Ngabuburit, Gen Z di Batang Gelar Pelatihan Bahasa Isyarat

Sabtu, 21 Februari 2026 | 23.06
Pelatihan bahasa isyarat
Pelatihan bahasa isyarat

Sejumlah generasi muda di Kabupaten Batang mengisi waktu ngabuburit pada bulan Ramadan dengan mengikuti pelatihan bahasa isyarat di Rumah RB Center Batang

BATANG, puskapik.com - Sejumlah generasi muda di Kabupaten Batang mengisi waktu ngabuburit pada bulan Ramadan dengan mengikuti pelatihan bahasa isyarat di Rumah RB Center Batang, Kabupaten Batang, Sabtu (21/2/2026).

Kegiatan ini digelar untuk menumbuhkan kepedulian sekaligus menormalisasi penggunaan bahasa isyarat di ruang publik.

Founder Heygan Foundation Hizbul Islam mengatakan, pelatihan tersebut lahir dari kegelisahan komunitasnya yang melihat minat belajar bahasa isyarat di Batang masih rendah, padahal banyak penyandang tuli yang membutuhkan sarana komunikasi yang inklusif.

Baca Juga: Penjual Obat Mercon 1,3 Kg Ditangkap Polisi di Terminal Bus Kajen Pekalongan

“Hari ini kita mengadakan kelas bahasa isyarat yang tujuannya menormalisasi bahasa isyarat di muka umum. Karena menurut kegelisahan kami, kelas bahasa isyarat masih kurang diminati atau belum normal di Kabupaten Batang,” jelasnya.

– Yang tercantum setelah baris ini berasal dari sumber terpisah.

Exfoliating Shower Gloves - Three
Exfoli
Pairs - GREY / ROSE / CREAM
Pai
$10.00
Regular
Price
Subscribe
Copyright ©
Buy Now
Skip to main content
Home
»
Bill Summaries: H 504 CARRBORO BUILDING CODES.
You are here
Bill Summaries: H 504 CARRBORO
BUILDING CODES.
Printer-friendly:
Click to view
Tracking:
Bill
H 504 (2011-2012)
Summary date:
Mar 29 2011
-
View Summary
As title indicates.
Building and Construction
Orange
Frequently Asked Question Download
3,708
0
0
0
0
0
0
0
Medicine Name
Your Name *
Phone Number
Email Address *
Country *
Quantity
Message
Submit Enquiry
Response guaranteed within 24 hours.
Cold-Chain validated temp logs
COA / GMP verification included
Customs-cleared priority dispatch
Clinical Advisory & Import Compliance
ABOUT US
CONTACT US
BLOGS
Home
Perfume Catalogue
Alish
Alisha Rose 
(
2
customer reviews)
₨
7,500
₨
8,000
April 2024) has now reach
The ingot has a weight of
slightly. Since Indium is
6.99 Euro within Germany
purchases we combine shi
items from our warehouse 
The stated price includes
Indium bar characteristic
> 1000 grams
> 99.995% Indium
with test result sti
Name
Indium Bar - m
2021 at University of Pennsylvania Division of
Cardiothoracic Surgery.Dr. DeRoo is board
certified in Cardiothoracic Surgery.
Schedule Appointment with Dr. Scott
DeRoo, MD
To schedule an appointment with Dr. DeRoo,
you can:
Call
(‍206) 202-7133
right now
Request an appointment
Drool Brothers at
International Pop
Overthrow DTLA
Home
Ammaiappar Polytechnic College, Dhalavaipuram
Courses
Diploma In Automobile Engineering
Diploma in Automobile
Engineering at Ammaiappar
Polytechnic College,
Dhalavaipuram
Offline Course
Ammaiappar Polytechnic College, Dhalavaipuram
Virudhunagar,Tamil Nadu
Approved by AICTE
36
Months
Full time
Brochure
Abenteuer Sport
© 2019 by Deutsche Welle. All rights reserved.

Sebanyak 40 orang dari kalangan gen Z mengikuti bahasa isyarat ini dengan sangat antusias. Kegiatan pelatihan ini dilaksanakan secara swadaya oleh komunitas bersama sejumlah donatur.

Ia menambahkan, kedepan pihaknya berencana mengadakan berbagai kelas lain untuk mendorong kesetaraan dalam pendidikan.

“Dalam pelatihan tersebut, peserta diperkenalkan dengan bahasa isyarat dasar yang digunakan dalam kehidupan sehari-hari, mulai dari perkenalan, ucapan sapaan, kata tanya, hingga istilah keluarga dan aktivitas harian,” terangnya.

Baca Juga: Setahun Luthfi–Yasin Nahkodai Jateng: Hadapi Bencana, Perkuat Investasi, Kemiskinan Menurun

Ia juga menyebutkan bahwa, isyarat yang dilatih adalah kata-kata sehari-hari, seperti perkenalan, menyapa, kata tanya, serta istilah keluarga seperti bapak dan ibu.

Hizbul juga memberikan tips kepada masyarakat ketika berinteraksi dengan penyandang tuli. Menurutnya, penyandang tuli perlu diperlakukan seperti orang pada umumnya karena perbedaannya hanya pada cara berkomunikasi.

“Orang tuli itu bukan orang yang aneh atau berbeda. Mereka sama, hanya bahasanya saja yang berbeda. Jadi perlakukan mereka seperti biasa. Jika belum memahami bahasa isyarat, masyarakat bisa menggunakan gestur sederhana untuk berkomunikasi. Saat ingin menyapa, misalnya, dapat dilakukan dengan menyentuh pundak secara sopan agar mereka menyadari keberadaan lawan bicara,” ungkapnya.

Ia berharap, kegiatan ini dapat menjadi pemicu bagi pemerintah untuk memperhatikan pemerataan fasilitas pendidikan bagi penyandang disabilitas, khususnya Sekolah Luar Biasa di berbagai wilayah Kabupaten Batang.

“Harapannya kegiatan ini bisa menjadi pemicu bahwa Sekolah Luar Biasa dibutuhkan di setiap wilayah. Selain itu, kami juga ingin bahasa isyarat menjadi bahasa yang wajar digunakan oleh masyarakat,” harapnya

Salah satu peserta Selly menyampaikan, pelatihan bahasa isyarat menjadi pengalaman menarik karena memberikan pengetahuan baru dalam berkomunikasi dengan teman tuli.